Entro il 2050 si spera di azzerare le emissioni nette di carbonio. Appunto, si spera. Anche se ci sono ancora davanti più di due decenni per sviluppare le fonti rinnovabili, la priorità rimane alta, e così la ricerca di soluzioni che possano ampliare l’applicabilità delle tecnologie green. Come Power to X, che potrebbe giocare un ruolo cruciale sia per l’eolico che per il solare. Vediamo però cos’è, e come funziona.
Power-to-X: cos’è e come funziona
Come riporta l’ultimo approfondimento dell’ANSA, il termine Power to X (PtX) si riferisce alla trasformazione di energia rinnovabile, come quella solare o eolica, in diverse forme di energia o materiali, come idrogeno, carburanti sintetici, ammoniaca e metanolo (da qui la X, appunto i vari prodotti finali).
Il suo funzionamento è anche abbastanza semplice. Il PtX utilizza l’elettricità per attivare reazioni chimiche che producono composti ad alto contenuto energetico (ad esempio l’elettrolisi dell’acqua per ottenere idrogeno), in modo da mitigare l’intermittenza delle fonti rinnovabili come l’eolico e il solare e immagazzinare l’energia in eccesso per renderla disponibile quando necessario.
Inoltre, il PtX può estendersi a settori che attualmente dipendono dai combustibili fossili, offrendo una strada verso la decarbonizzazione che altre fonti rinnovabili non possono ancora garantire.
Le principali sfide
Nonostante il suo potenziale, il sistema Power to X deve affrontare diverse sfide. Come ad esempio i costi elevati, che, sebbene dal 2009 il costo livellato dell’energia per il solare e l’eolico è diminuito drasticamente, non si può dire lo stesso nella produzione di idrogeno a basse emissioni di carbonio e carburanti sintetici, che resta più costoso rispetto ai combustibili fossili tradizionali.

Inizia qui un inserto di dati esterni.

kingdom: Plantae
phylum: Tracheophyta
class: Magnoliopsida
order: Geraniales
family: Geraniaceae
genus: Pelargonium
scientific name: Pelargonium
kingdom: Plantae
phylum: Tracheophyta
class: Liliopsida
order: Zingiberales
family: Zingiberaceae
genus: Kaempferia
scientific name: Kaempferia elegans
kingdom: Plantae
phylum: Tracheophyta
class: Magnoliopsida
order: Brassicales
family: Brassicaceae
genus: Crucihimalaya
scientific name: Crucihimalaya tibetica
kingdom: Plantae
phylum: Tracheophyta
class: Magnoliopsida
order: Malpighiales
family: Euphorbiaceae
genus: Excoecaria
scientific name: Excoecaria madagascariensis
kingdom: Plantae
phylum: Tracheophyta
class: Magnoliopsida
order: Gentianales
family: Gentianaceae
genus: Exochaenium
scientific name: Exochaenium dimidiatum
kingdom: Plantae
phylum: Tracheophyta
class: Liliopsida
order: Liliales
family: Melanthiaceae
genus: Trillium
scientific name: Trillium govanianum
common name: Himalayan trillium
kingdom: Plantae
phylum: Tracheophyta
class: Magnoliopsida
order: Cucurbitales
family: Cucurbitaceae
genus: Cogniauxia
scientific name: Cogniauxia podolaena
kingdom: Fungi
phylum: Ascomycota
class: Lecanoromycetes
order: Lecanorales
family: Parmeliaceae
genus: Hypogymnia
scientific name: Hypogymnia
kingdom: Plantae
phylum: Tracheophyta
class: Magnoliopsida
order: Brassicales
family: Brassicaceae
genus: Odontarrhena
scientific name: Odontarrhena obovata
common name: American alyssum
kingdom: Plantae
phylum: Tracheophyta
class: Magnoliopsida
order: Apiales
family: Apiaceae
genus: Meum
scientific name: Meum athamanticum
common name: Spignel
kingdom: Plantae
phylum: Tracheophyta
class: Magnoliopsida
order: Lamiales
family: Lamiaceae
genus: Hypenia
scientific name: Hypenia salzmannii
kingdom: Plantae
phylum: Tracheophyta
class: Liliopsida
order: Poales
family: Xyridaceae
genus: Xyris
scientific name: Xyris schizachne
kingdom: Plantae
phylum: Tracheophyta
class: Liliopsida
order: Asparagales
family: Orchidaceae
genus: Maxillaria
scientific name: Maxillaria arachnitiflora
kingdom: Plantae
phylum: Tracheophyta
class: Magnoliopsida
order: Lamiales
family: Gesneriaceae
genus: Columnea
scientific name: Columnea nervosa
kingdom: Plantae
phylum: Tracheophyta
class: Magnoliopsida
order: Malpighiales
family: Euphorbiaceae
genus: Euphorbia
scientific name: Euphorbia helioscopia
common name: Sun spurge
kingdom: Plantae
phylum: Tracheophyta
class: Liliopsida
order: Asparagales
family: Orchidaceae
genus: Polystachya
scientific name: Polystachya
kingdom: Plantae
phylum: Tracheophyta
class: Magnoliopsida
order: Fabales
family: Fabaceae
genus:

Servirebbero quindi degli investimenti nelle infrastrutture e nelle catene di approvvigionamento, ma non solo. Per realizzare il potenziale del PtX, sono necessari incentivi adeguati e quadri normativi chiari, in modo da aumentare la consapevolezza delle applicazioni reali del PtX nel settore delle energie rinnovabili.
In sintesi, sebbene il Power-to-X presenti sfide significative, il suo potenziale nel campo delle energie rinnovabili e nella decarbonizzazione è enorme. Con il giusto supporto normativo e investimenti, questa tecnologia potrebbe diventare fondamentale per raggiungere gli obiettivi climatici globali.